Although I have forgotten the caller’s name, I remember her story well.  She lived in Nunn, a small town twenty miles north of Greeley on U.S. 85.  Everyone who drives through town will notice a 130-foot-high water tower emblazoned with the slogan, “Watch Nunn Grow.” A few years ago, a telecommunications company wanted to attach a cell phone antenna assembly to the tower.  The caller was concerned that the antenna would diminish the historic tower’s integrity.  I referred her to the Society’s Office of Archaeology and Historic Preservation and did not think about the tower again until someone brought Nunn’s recent historic preservation successes to my attention.

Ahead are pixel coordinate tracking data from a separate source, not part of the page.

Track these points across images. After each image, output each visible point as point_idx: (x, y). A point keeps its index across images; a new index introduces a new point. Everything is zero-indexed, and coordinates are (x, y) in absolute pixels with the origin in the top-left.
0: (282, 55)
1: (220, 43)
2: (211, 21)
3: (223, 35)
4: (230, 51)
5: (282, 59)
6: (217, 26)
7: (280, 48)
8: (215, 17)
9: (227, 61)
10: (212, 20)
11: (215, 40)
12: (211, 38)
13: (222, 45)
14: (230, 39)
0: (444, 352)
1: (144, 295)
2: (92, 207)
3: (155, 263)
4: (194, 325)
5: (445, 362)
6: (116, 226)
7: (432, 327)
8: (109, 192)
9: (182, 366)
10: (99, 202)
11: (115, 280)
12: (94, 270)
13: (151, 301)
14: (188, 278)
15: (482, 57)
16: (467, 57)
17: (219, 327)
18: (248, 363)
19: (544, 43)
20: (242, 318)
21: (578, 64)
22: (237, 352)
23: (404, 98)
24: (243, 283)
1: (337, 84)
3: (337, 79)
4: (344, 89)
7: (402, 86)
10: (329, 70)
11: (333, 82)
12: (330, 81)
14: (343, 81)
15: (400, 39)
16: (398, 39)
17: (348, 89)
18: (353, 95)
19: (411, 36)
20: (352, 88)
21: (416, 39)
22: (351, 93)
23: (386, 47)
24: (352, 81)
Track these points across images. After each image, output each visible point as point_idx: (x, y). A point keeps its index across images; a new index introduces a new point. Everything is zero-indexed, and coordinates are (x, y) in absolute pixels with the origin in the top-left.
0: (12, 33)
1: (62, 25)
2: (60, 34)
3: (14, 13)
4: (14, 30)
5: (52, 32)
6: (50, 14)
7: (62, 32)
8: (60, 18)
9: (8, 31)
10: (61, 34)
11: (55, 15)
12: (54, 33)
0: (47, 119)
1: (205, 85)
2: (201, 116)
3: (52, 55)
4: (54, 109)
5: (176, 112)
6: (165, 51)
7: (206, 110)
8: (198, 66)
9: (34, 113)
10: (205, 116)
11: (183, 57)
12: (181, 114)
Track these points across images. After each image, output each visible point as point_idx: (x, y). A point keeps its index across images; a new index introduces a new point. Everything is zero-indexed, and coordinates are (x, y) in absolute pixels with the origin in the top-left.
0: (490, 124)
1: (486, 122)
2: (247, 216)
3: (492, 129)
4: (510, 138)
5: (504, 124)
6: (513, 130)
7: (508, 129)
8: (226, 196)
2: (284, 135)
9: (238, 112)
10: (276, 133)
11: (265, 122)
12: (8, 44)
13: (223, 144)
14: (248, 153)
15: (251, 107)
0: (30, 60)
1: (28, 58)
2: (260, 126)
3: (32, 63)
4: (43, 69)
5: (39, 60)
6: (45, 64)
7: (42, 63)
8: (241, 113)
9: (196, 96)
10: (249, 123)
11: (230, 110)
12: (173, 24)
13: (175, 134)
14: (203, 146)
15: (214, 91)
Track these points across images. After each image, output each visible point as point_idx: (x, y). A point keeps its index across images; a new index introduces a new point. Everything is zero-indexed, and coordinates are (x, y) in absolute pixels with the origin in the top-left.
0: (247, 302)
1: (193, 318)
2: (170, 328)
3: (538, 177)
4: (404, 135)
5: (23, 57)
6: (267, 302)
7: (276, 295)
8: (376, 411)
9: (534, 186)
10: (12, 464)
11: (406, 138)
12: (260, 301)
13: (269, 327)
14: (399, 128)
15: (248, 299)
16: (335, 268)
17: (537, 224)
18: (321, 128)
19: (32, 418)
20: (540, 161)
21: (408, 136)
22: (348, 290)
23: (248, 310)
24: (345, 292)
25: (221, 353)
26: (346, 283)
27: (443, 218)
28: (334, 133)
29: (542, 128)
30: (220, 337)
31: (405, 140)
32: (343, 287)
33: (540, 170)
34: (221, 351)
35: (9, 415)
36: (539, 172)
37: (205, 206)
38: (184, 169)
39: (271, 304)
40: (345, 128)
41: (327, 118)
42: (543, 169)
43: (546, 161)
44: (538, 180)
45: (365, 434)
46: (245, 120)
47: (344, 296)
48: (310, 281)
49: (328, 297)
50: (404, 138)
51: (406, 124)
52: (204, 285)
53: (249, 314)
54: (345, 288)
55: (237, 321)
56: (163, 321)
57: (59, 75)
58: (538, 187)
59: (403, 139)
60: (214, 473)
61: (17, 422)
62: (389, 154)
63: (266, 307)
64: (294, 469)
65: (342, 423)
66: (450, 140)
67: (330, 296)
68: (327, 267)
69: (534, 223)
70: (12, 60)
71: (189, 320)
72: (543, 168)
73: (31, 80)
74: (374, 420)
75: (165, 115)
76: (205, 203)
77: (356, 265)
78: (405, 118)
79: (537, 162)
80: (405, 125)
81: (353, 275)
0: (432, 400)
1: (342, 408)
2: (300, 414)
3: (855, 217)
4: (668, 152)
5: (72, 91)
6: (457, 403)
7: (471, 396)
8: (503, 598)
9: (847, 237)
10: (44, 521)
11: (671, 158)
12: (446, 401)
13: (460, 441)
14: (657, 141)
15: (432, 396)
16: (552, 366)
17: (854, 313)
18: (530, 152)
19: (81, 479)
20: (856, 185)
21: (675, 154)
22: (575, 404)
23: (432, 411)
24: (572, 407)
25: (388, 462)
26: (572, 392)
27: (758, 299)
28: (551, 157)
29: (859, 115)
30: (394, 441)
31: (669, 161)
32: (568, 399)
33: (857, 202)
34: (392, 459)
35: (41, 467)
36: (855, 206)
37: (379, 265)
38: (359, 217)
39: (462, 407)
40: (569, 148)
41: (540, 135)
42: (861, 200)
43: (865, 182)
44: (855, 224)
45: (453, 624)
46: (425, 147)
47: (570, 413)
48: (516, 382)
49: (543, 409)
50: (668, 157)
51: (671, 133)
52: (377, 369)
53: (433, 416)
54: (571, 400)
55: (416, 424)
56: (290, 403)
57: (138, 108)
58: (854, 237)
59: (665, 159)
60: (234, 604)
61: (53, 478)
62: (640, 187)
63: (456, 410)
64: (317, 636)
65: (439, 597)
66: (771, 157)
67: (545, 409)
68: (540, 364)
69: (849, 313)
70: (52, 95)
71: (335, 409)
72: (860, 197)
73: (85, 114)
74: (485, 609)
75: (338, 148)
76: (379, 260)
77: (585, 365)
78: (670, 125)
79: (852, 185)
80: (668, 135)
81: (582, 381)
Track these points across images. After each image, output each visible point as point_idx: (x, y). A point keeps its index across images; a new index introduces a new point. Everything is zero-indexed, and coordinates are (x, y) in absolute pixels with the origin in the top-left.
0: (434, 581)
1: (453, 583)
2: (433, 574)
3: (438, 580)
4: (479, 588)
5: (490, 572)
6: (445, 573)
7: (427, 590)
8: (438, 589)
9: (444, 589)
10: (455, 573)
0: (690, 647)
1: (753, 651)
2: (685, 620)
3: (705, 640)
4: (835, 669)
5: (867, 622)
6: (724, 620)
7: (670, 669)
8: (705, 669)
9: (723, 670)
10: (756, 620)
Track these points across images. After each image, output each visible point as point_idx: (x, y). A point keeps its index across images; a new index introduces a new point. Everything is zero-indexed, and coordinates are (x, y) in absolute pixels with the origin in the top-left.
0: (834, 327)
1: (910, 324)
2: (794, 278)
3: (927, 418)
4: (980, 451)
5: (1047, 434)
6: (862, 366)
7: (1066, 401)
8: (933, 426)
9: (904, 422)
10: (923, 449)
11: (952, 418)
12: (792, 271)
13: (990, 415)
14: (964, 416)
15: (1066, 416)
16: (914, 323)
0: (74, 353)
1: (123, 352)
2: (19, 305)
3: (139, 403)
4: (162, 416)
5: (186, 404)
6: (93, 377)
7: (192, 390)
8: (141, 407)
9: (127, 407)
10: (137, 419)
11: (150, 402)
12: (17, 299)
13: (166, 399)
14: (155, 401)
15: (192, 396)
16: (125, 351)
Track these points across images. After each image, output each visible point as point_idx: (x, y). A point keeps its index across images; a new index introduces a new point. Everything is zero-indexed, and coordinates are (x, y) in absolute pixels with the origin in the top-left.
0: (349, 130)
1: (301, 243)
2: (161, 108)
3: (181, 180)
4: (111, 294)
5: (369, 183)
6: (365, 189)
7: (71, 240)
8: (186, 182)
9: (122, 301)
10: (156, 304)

Revisiting the town’s story, I was happy to learn that the water tower remains unblemished by modern protrusions.  But the town itself is changing.  Property owners, taking their cue from the tower’s eighty-year-old slogan, are building new homes in several locations in town and on its fringes.  For the first time in recent memory, Nunn is growing.

Any kind of change, good or bad, inspires reflection.  Just as a beacon mounted atop the water tower once guided airplanes between Denver and Cheyenne, local historians show newcomers and old timers alike how this new present connects to the past.  These historians tell their stories inside the old municipal hall, now reincarnated as the Northern Drylanders Museum.

Standing in the water tower’s shadow, the museum building itself conveys a sense of Nunn’s past.  Like all of Colorado’s dry-land farming communities, Nunn suffered from low rainfall, low crop yields, and low prices for agricultural products during the Great Depression.  In late 1933, the Civil Works Administration (a New Deal relief program) temporarily boosted incomes and spirits by helping to build a municipal hall in Nunn.  The town provided the land, equipment, and materials, while the CWA paid the men’s wages.  However, the federal government shut down the CWA before the building could be completed.  Unfazed by the setback, local citizens raised enough money to finish the job by staging benefit dances and other events.  The first dance inaugurated the building’s term as Nunn’s social and civic center.  During the following decades, the building hosted athletic events, school dances, weddings, and family reunions.  It also housed the town clerk, police station, and fire department.  But as area schools built new gymnasiums and auditoriums, the municipal hall became a vacated and forgotten shell.

Three years ago, the High Plains Historical Society rescued the building and converted it into a museum.  But before the members could bring the history of northern Weld County to life, they needed to resuscitate the aging facility.  A 1949 fire had damaged roof trusses, while the concrete walls, windows, and exterior paint had suffered from deferred maintenance and weathering.  Realizing that such a project exceeded the society’s financial means, the society’s members turned to the State Historical Fund for help.

The High Plains Historical Society received a SHF grant to conduct a historic structure assessment in 2002.  The completed report recommended a comprehensive rehabilitation to address structural defects, building accessibility problems, and safety hazards.  Work began in 2003 and will be completed next year.  The State Historical Fund contributed $156,092 to the project.

When the Northern Drylanders Museum opens to the public in 2004, it will resume its historic role as Nunn’s social center.  Its gallery will fill with school children and other curious patrons in the spring and the annual fall festival will be held there in August.  If you decide to visit, just drive twenty miles north of Greeley on U.S. 85 and look for a water tower.  You can’t miss it.  Just don’t try to call the museum with your cell phone.